*** Opening of Data records ***
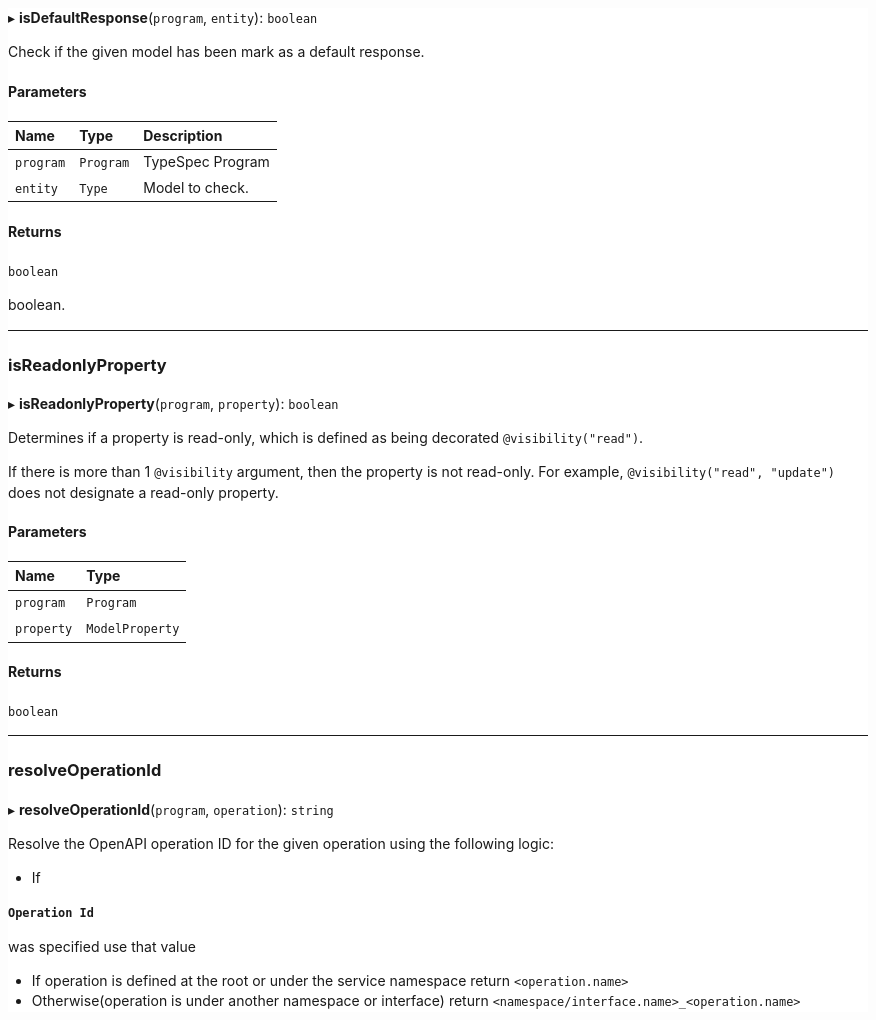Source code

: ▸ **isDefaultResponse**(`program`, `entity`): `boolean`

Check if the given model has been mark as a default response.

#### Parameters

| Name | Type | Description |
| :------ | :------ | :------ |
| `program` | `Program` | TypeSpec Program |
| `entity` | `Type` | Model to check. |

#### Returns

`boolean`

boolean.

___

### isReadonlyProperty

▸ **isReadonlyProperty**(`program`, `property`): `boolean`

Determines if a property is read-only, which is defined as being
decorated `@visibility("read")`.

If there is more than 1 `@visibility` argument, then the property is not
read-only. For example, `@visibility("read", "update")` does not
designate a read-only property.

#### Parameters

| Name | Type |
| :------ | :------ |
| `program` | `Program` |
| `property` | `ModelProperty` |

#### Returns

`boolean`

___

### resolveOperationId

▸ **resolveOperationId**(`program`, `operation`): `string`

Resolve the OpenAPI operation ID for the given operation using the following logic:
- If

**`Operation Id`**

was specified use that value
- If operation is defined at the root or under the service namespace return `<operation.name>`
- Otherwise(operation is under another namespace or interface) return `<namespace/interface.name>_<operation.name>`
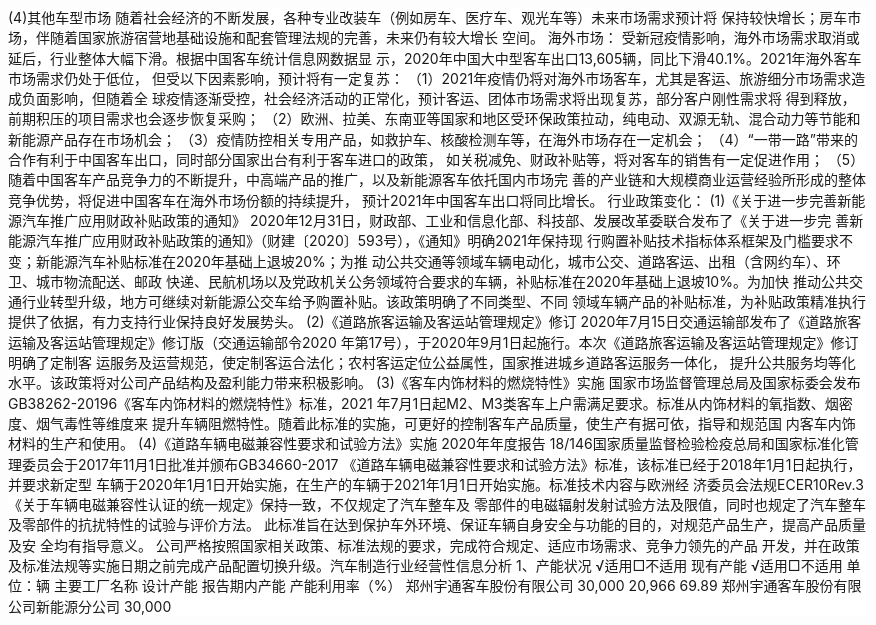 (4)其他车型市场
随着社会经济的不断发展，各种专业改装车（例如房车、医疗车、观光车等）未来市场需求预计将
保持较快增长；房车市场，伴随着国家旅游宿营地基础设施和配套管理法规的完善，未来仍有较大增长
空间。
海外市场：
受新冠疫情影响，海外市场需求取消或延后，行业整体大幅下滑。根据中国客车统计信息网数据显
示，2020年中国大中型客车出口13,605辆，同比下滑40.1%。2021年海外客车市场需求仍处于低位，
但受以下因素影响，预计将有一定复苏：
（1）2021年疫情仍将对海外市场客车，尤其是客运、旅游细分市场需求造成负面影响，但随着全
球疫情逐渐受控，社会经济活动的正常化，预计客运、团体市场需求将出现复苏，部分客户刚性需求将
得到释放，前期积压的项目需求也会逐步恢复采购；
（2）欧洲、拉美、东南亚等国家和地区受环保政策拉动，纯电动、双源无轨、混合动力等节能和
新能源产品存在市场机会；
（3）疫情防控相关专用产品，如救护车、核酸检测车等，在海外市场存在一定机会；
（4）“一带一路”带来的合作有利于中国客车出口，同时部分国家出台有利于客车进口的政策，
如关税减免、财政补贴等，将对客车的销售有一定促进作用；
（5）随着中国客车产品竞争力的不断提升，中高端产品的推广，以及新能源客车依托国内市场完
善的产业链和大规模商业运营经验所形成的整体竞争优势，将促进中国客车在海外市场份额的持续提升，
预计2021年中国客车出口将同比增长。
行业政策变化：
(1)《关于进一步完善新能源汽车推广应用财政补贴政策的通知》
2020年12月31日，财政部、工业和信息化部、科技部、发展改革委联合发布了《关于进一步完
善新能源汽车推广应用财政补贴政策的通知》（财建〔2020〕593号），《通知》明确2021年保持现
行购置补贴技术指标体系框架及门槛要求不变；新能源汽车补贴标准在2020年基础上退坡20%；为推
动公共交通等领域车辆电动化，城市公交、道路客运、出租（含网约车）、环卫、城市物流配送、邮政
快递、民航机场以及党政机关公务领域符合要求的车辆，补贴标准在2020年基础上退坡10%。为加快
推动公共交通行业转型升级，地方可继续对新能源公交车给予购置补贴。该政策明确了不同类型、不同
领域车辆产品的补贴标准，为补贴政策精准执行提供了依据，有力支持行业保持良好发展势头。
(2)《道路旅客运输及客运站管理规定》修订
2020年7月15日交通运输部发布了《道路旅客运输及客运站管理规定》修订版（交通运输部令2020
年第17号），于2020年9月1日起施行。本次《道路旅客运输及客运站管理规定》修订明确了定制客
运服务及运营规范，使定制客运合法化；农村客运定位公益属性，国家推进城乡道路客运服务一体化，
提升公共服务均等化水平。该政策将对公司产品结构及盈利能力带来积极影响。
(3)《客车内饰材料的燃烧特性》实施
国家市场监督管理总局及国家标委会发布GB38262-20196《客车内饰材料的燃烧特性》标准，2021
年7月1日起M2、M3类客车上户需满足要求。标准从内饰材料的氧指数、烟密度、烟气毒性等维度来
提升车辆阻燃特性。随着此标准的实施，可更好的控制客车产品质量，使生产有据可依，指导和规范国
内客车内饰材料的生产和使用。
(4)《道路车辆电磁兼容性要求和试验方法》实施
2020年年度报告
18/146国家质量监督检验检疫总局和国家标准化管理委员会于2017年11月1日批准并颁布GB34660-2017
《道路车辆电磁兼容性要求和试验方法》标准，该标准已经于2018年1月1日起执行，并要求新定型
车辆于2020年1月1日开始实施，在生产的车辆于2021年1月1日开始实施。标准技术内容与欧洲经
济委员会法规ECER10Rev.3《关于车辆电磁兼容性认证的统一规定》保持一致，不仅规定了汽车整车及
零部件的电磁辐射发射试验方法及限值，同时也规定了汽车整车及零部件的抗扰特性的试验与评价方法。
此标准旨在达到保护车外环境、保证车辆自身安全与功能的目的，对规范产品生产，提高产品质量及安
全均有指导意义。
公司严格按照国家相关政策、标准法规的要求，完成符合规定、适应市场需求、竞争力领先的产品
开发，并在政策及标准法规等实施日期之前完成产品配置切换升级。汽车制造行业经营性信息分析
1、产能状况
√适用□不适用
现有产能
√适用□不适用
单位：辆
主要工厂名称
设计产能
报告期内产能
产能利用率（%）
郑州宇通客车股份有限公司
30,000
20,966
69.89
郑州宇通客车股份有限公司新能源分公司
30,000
*** Close of Data records ***
*** Opening of Data records ***
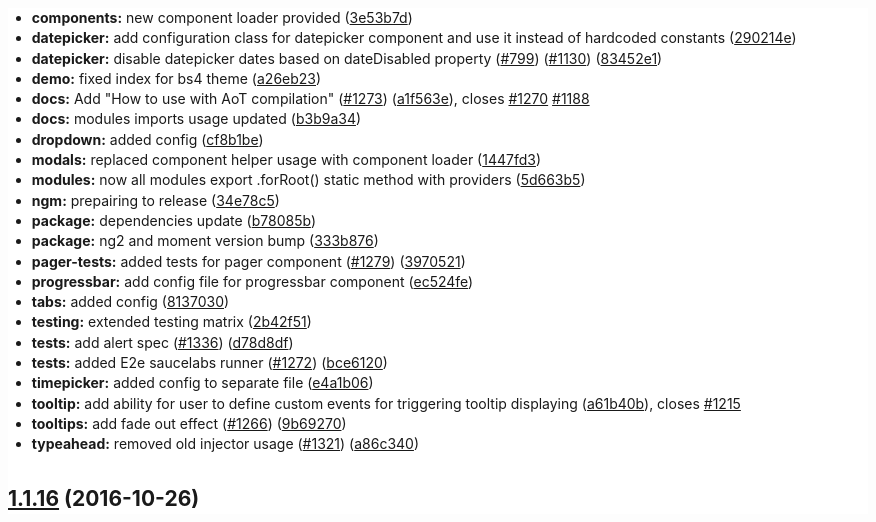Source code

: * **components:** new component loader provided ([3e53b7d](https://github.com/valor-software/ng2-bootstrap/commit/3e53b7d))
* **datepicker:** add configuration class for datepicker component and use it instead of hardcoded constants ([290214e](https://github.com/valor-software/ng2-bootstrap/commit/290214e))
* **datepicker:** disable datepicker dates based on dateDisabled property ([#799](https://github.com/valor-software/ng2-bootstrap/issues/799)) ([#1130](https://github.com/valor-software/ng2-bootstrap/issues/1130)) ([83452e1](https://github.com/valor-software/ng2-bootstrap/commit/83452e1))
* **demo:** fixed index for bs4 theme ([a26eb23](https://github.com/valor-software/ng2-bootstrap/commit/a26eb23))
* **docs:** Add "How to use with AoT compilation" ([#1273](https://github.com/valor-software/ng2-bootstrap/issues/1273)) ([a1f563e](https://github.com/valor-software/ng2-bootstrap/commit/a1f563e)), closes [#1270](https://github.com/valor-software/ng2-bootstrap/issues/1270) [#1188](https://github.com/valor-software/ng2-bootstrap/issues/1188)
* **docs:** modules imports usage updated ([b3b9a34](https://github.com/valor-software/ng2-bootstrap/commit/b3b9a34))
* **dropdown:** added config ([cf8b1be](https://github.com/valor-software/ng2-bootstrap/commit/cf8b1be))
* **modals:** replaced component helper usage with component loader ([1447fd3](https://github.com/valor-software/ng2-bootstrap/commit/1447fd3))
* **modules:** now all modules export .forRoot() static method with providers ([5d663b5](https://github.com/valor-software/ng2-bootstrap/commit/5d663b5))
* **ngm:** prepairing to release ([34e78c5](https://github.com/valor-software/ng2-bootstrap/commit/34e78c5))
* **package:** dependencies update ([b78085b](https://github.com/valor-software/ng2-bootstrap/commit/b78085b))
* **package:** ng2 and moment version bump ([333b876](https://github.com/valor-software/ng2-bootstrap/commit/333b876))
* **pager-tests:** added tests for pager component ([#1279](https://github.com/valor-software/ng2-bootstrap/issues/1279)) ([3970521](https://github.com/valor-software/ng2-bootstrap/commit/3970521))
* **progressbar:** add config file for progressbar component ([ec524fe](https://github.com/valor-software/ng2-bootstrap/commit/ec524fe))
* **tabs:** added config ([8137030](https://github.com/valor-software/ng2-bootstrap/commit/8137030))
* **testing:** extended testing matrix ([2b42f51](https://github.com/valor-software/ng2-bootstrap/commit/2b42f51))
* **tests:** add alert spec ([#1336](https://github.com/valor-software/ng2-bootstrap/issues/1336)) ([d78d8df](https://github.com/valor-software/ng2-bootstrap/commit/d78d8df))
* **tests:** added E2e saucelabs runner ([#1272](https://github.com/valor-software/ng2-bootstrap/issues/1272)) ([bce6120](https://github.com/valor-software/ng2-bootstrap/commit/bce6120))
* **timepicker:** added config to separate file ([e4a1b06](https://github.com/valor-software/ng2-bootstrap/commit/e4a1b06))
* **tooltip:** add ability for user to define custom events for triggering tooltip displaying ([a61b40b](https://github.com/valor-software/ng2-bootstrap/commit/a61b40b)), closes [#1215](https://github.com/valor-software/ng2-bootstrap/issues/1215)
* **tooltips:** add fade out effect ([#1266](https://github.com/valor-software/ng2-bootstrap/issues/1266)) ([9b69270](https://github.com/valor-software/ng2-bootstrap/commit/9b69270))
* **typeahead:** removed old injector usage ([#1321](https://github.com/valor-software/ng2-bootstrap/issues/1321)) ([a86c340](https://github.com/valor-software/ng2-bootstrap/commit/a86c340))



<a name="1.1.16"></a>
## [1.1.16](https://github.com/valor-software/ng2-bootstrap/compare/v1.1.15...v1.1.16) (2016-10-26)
*** Close of Data records ***
◆ What to produce ◆
Using the records above, copy all lines that include the word "entity".

◆ Response to this exercise ◆
: ▸ **isDefaultResponse**(`program`, `entity`): `boolean`
| `entity` | `Type` | Model to check. |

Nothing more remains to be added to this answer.